Abstract

We propose a heuristic approach to the detection of evidence for recombination and gene conversion in multiple DNA sequence alignments. The proposed method consists of two stages. In the first stage, a sliding window is moved along the DNA sequence alignment, and phylogenetic trees are sampled from the conditional posterior distribution with MCMC. To reduce the noise intrinsic to inference from the limited amount of data available in the typically short sliding window, a clustering algorithm based on the Robinson-Foulds distance is applied to the trees thus sampled, and the posterior distribution over tree clusters is obtained for each window position.

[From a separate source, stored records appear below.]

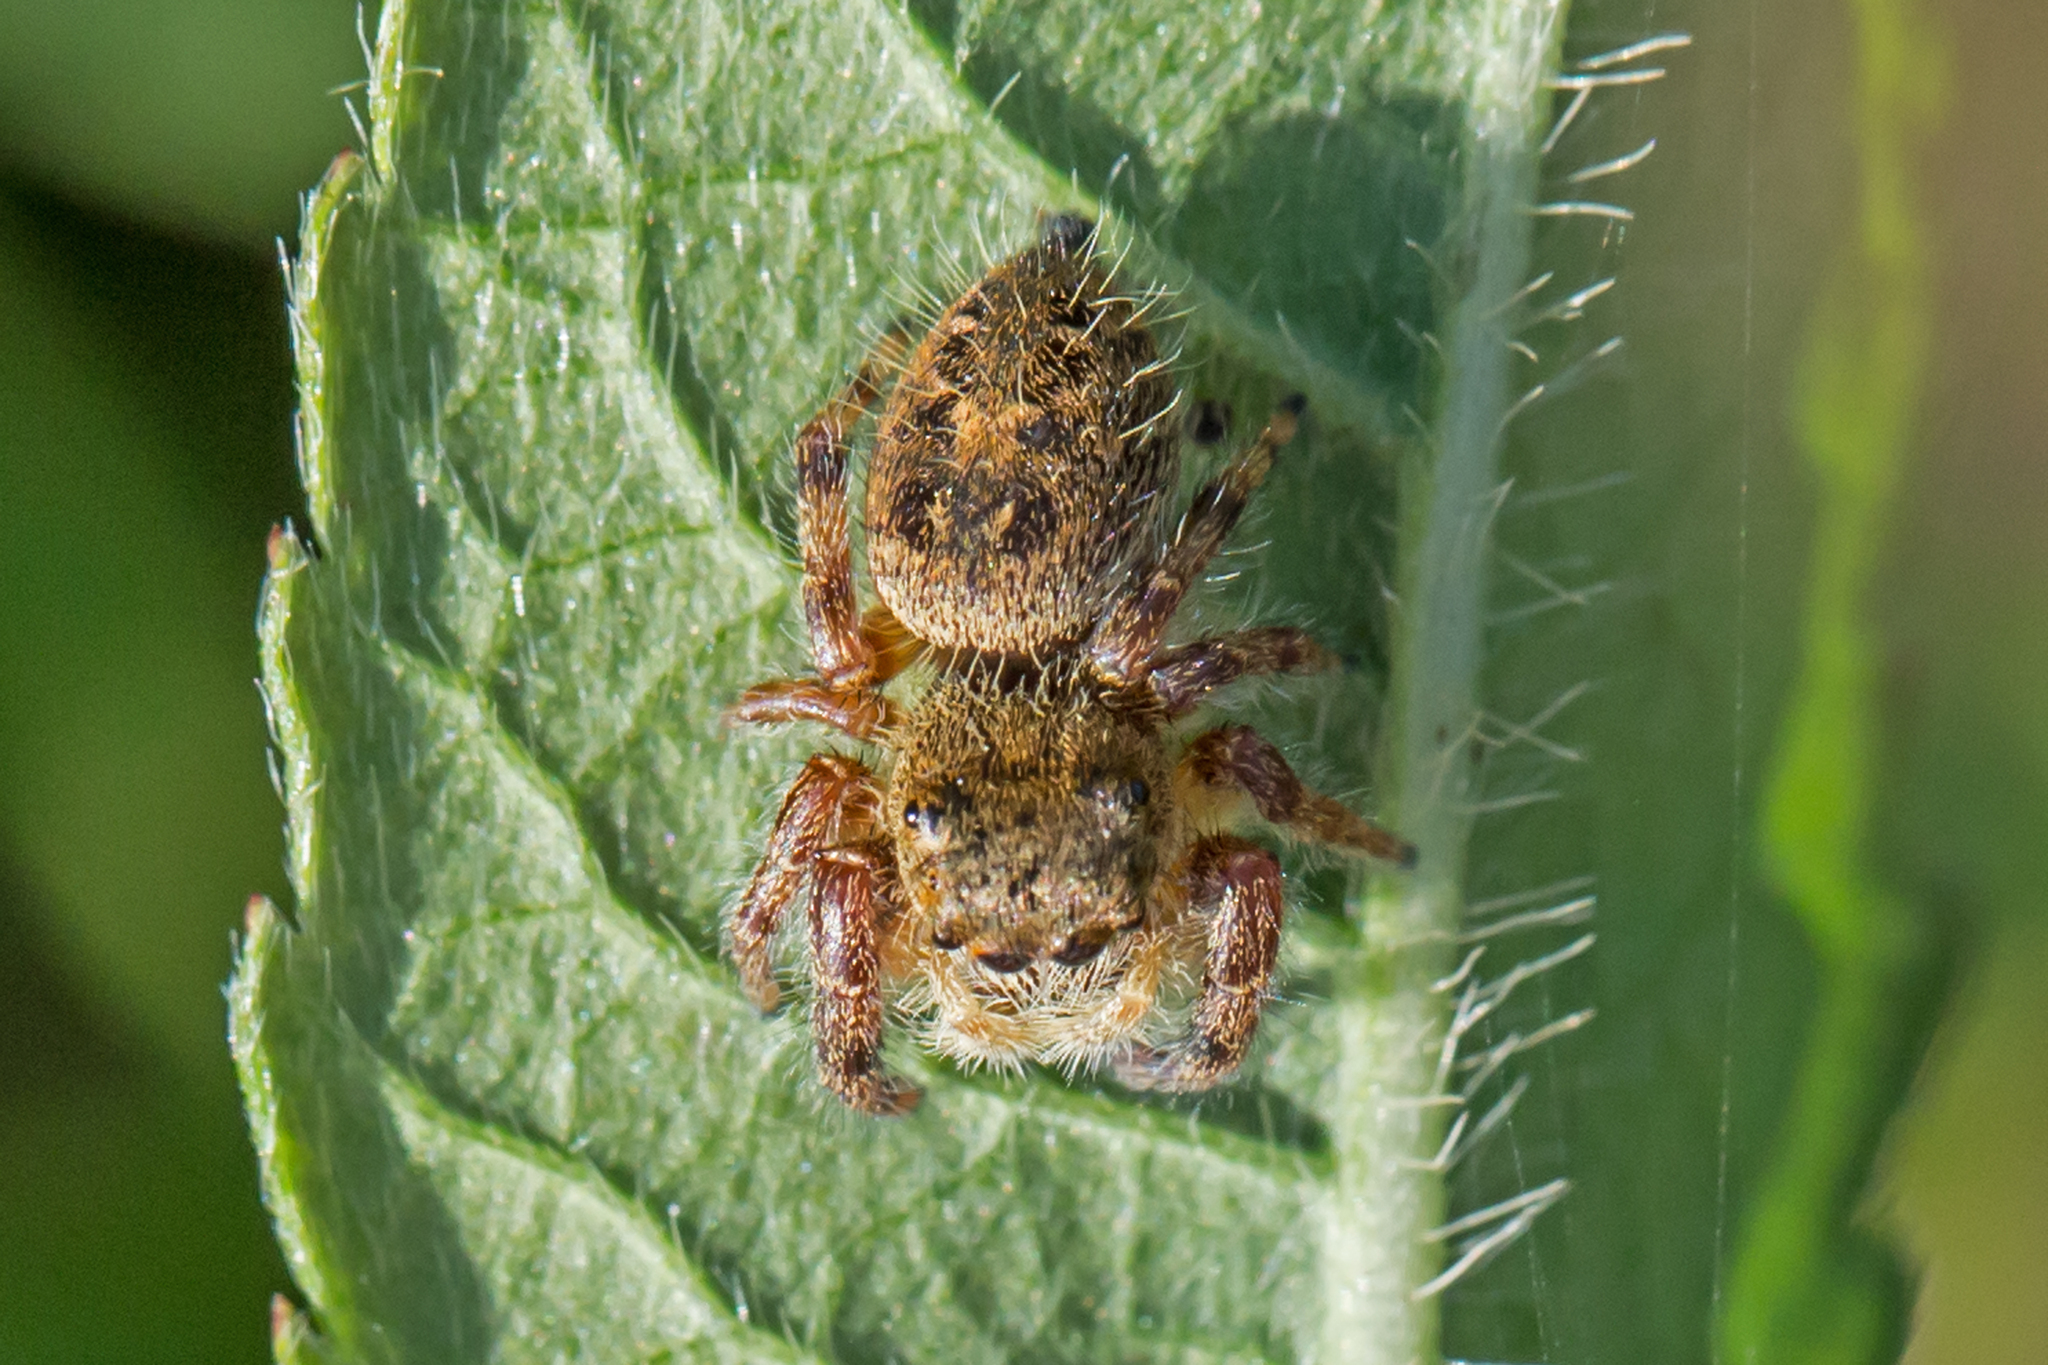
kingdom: Animalia
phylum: Arthropoda
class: Arachnida
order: Araneae
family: Salticidae
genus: Phidippus
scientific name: Phidippus princeps
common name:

While changes in this posterior distribution are indicative of recombination or gene conversion events, it is difficult to decide when such a change is statistically significant. This problem is addressed in the second stage of the proposed algorithm, where the distributions obtained in the first stage are post-processed with a Bayesian hidden Markov model (HMM). The emission states of the HMM are associated with posterior distributions over phylogenetic tree topology clusters. The hidden states of the HMM indicate putative recombinant segments. Inference is done in a Bayesian sense, sampling parameters from the posterior distribution with MCMC. Of particular interest is the determination of the number of hidden states as an indication of the number of putative recombinant regions. To this end, we apply reversible jump MCMC, and sample the number of hidden states from the respective posterior distribution.